Oxidative stress markers in ethanol (EtOH)-fed rats following fracture and treatment with n-acetyl cysteine (NAC). (A) Serum MDA levels in control-fed, control-fed NAC-treated, EtOH-fed, and EtOH-fed NAC-treated rats. Mean serum MDA levels in the EtOH-fed animals were significantly (p = 0.002) higher than in controls. NAC treatment decreased MDA levels (NS), but there was a significant (p = 0.033) interaction. (B) Tissue callus homogenate MDA levels.

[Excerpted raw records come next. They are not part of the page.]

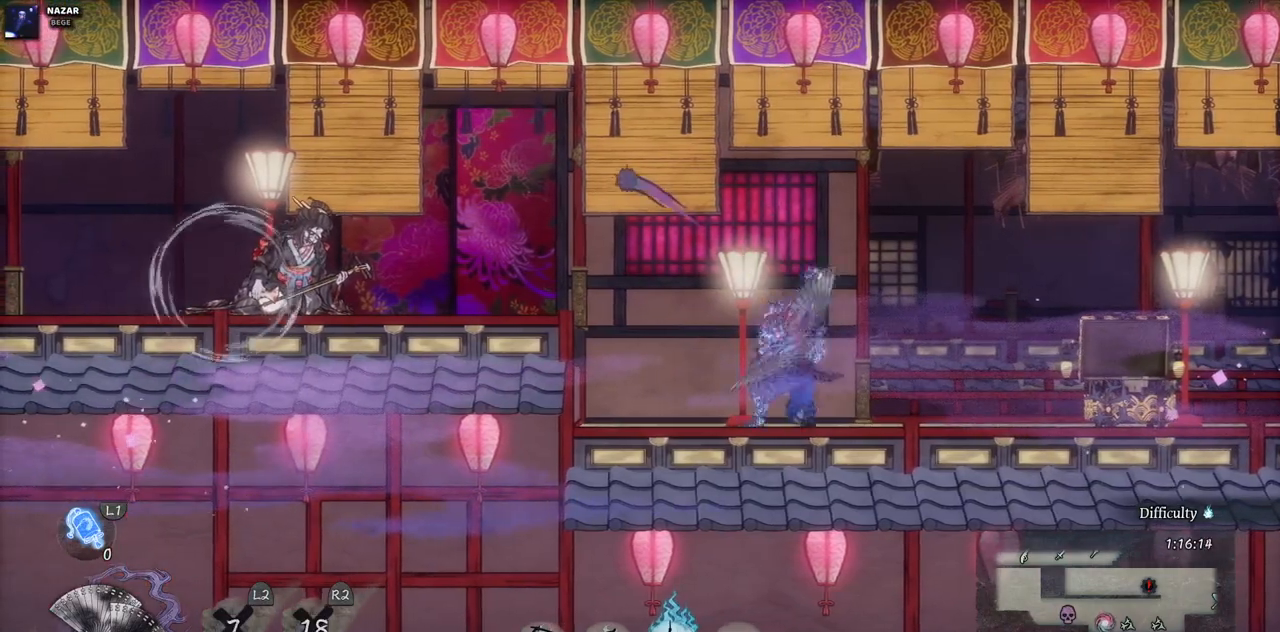
{"buttons": [], "left_stick": "center", "right_stick": "center", "events": [[200, "SQUARE", "down"], [317, "SQUARE", "up"]]}
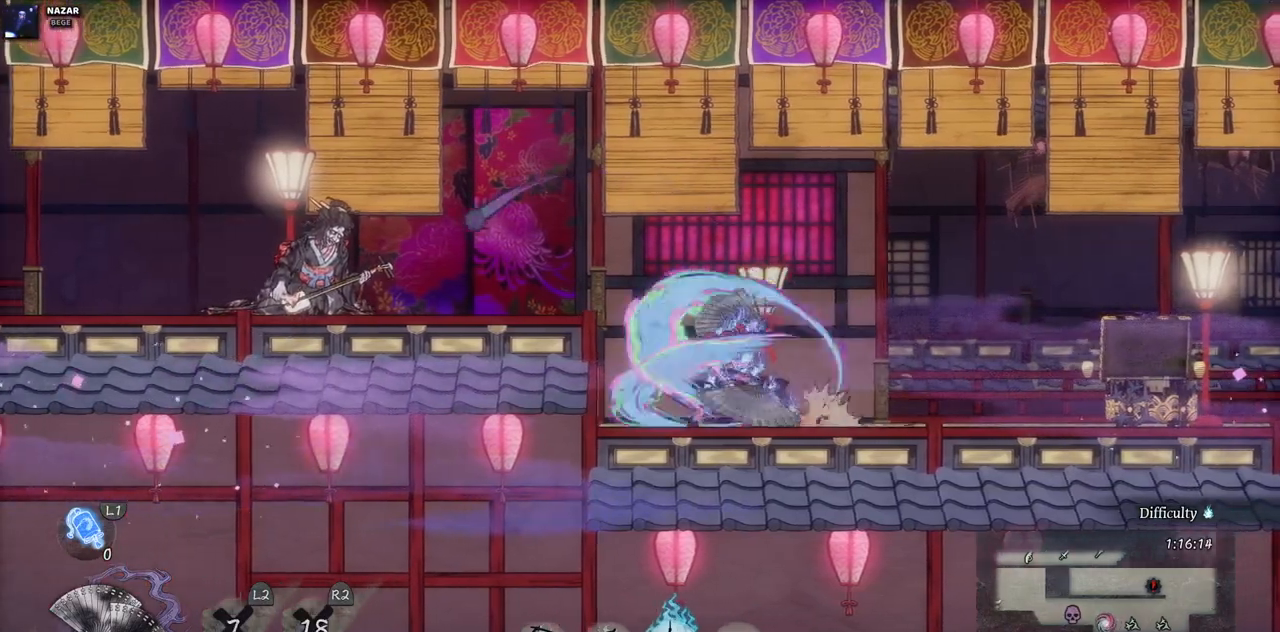
{"buttons": [], "left_stick": "center", "right_stick": "center", "events": []}
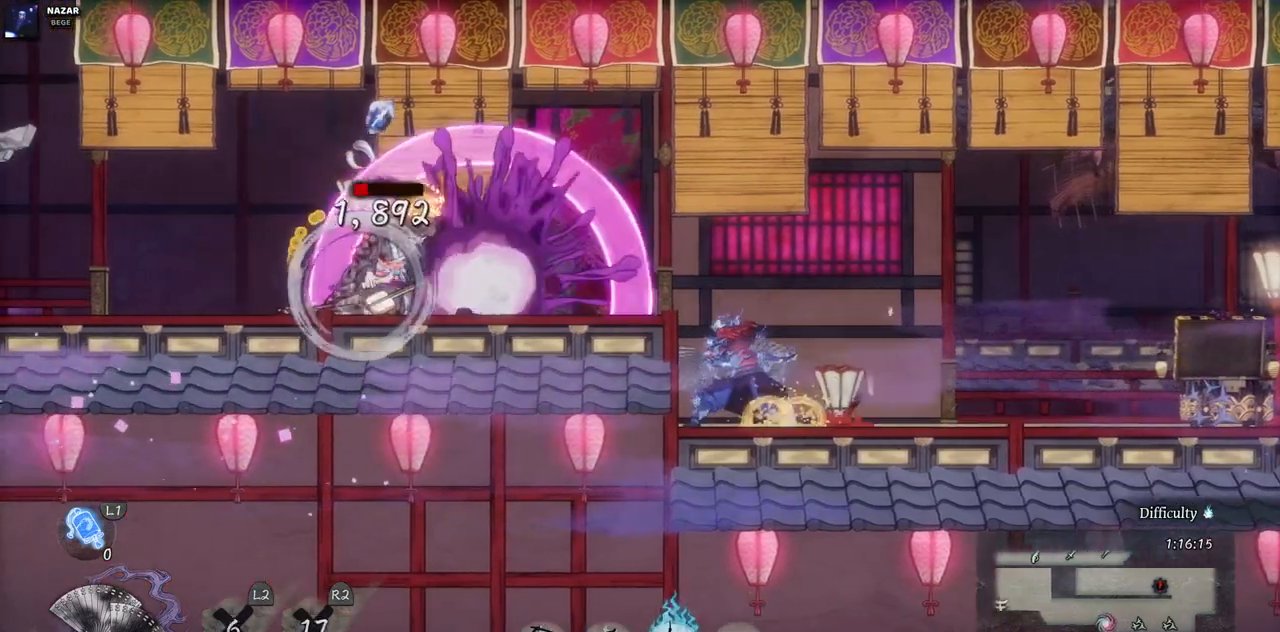
{"buttons": [], "left_stick": "center", "right_stick": "center", "events": []}
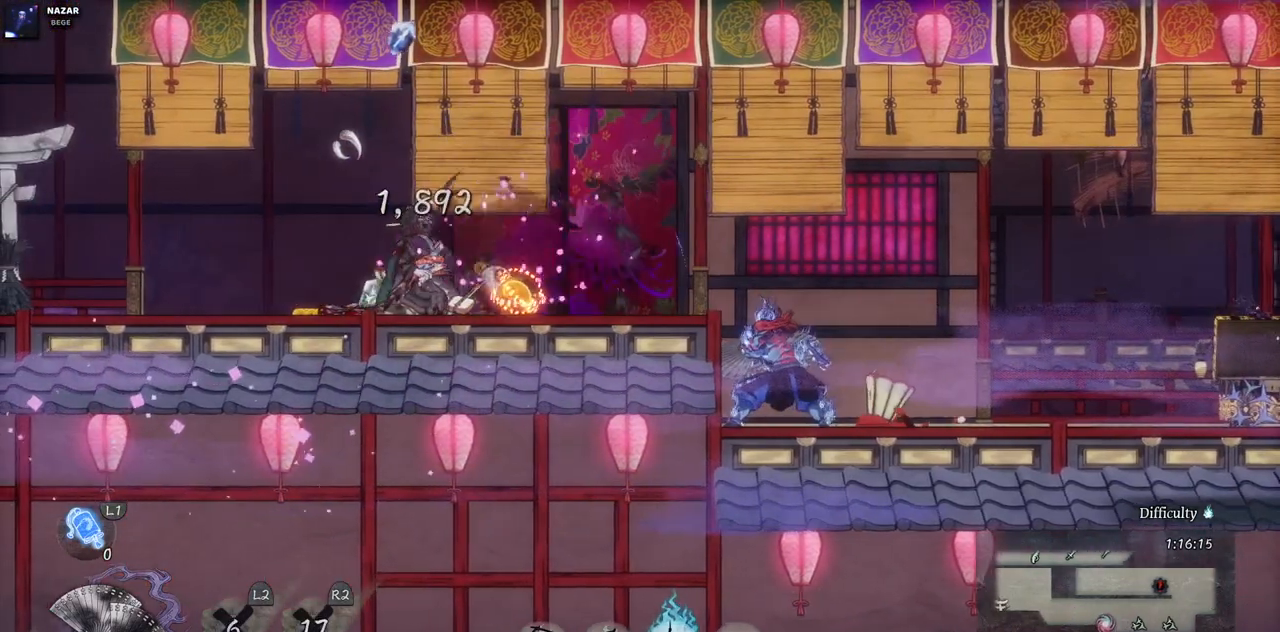
{"buttons": ["DPAD_LEFT"], "left_stick": "center", "right_stick": "center", "events": [[33, "DPAD_LEFT", "down"]]}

EtOH increased MDA levels 4-fold over controls (p = 0.05) and NAC treatment restored it to control levels (*p < 0.04). No significant interaction was observed. (C) Tissue callus homogenate catalase levels. EtOH slightly decreased catalase activity compared to controls. NAC treatment of EtOH-fed rats increased it almost 3-fold (***p < 0.001) compared to the level in untreated EtOH-fed rats, with a significant (**p < 0.001) interaction with diet. (D) The efficacy of NAC demonstrated by determining the ratio of catalase to MDA, which is an index of antioxidant efficacy. Catalase/MDA ratio was significantly decreased in the EtOH-treated animals. This ratio was significantly (**p < 0.002) restored higher than control levels with NAC injection. N = 4 animals per group.